Queensland’s interior, normally a vast outback of cattle properties, farms and mines, is now an inland sea, dotted with the roofs of flooded homes, islands crowded with stranded livestock and boats ferrying people and emergency supplies.
One person has been killed in what Queensland state Treasurer Andrew Fraser called a “disaster of biblical proportions”.
Rivers in the state’s south have hit levels higher than any on record, and are predicted to go as high as 13 metres (42.5 ft).
In Rockhampton, a community of 77,000 situated 600 km (370 miles) north of the state capital Brisbane, floodwaters reached 9 metres (29.5 ft) early on Monday, said the state’s emergency coordinator, Police Deputy Commissioner Ian Stewart.

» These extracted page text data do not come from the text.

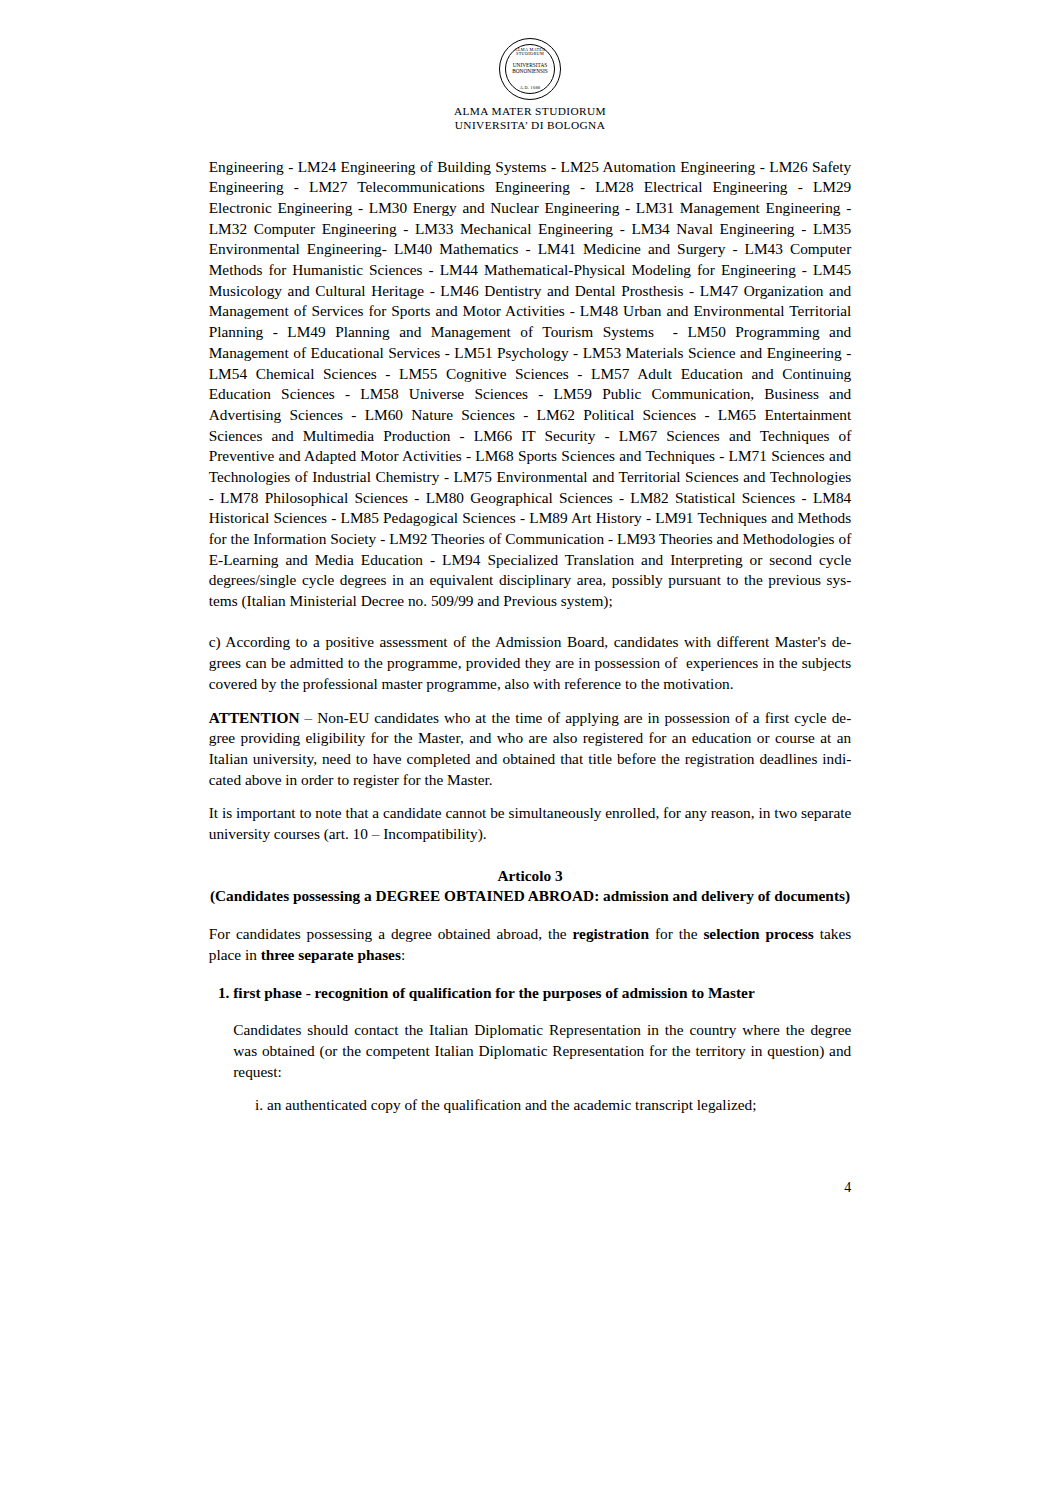ALMA MATER STUDIORUM
UNIVERSITAS
BONONIENSIS
A.D. 1088
ALMA MATER STUDIORUM
UNIVERSITA’ DI BOLOGNA
Engineering - LM24 Engineering of Building Systems - LM25 Automation Engineering - LM26 Safety Engineering - LM27 Telecommunications Engineering - LM28 Electrical Engineering - LM29 Electronic Engineering - LM30 Energy and Nuclear Engineering - LM31 Management Engineering - LM32 Computer Engineering - LM33 Mechanical Engineering - LM34 Naval Engineering - LM35 Environmental Engineering- LM40 Mathematics - LM41 Medicine and Surgery - LM43 Computer Methods for Humanistic Sciences - LM44 Mathematical-Physical Modeling for Engineering - LM45 Musicology and Cultural Heritage - LM46 Dentistry and Dental Prosthesis - LM47 Organization and Management of Services for Sports and Motor Activities - LM48 Urban and Environmental Territorial Planning - LM49 Planning and Management of Tourism Systems - LM50 Programming and Management of Educational Services - LM51 Psychology - LM53 Materials Science and Engineering - LM54 Chemical Sciences - LM55 Cognitive Sciences - LM57 Adult Education and Continuing Education Sciences - LM58 Universe Sciences - LM59 Public Communication, Business and Advertising Sciences - LM60 Nature Sciences - LM62 Political Sciences - LM65 Entertainment Sciences and Multimedia Production - LM66 IT Security - LM67 Sciences and Techniques of Preventive and Adapted Motor Activities - LM68 Sports Sciences and Techniques - LM71 Sciences and Technologies of Industrial Chemistry - LM75 Environmental and Territorial Sciences and Technologies - LM78 Philosophical Sciences - LM80 Geographical Sciences - LM82 Statistical Sciences - LM84 Historical Sciences - LM85 Pedagogical Sciences - LM89 Art History - LM91 Techniques and Methods for the Information Society - LM92 Theories of Communication - LM93 Theories and Methodologies of E-Learning and Media Education - LM94 Specialized Translation and Interpreting or second cycle degrees/single cycle degrees in an equivalent disciplinary area, possibly pursuant to the previous systems (Italian Ministerial Decree no. 509/99 and Previous system);
c) According to a positive assessment of the Admission Board, candidates with different Master's degrees can be admitted to the programme, provided they are in possession of experiences in the subjects covered by the professional master programme, also with reference to the motivation.
ATTENTION – Non-EU candidates who at the time of applying are in possession of a first cycle degree providing eligibility for the Master, and who are also registered for an education or course at an Italian university, need to have completed and obtained that title before the registration deadlines indicated above in order to register for the Master.
It is important to note that a candidate cannot be simultaneously enrolled, for any reason, in two separate university courses (art. 10 – Incompatibility).
Articolo 3 (Candidates possessing a DEGREE OBTAINED ABROAD: admission and delivery of documents)
For candidates possessing a degree obtained abroad, the registration for the selection process takes place in three separate phases:
first phase - recognition of qualification for the purposes of admission to Master
Candidates should contact the Italian Diplomatic Representation in the country where the degree was obtained (or the competent Italian Diplomatic Representation for the territory in question) and request:
an authenticated copy of the qualification and the academic transcript legalized;
4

“Today we’ll see resupply of Rockhampton by military aircraft taking supplies into Mackay and then road transporting them down to Rockhampton. That will continue until such time as the road is cut,” Stewart told a news conference.
Rockhampton resident Reg Wilson said he does not want to leave his home, but police told him he had no choice.
“A policeman came along in a car with a gun on his hip who said ‘You be out of here by five o’clock or else’,” he said. “When a man with a gun talks to you like that, you get out.”
Queensland state Premier Anna Bligh said the floodwater crisis could last weeks, even if rains eased.
“Given the scale and size of this disaster and the prospect that we’ll see waters sitting for potentially a couple of weeks...we will continue to have major issues to deal with throughout January,” Bligh told reporters.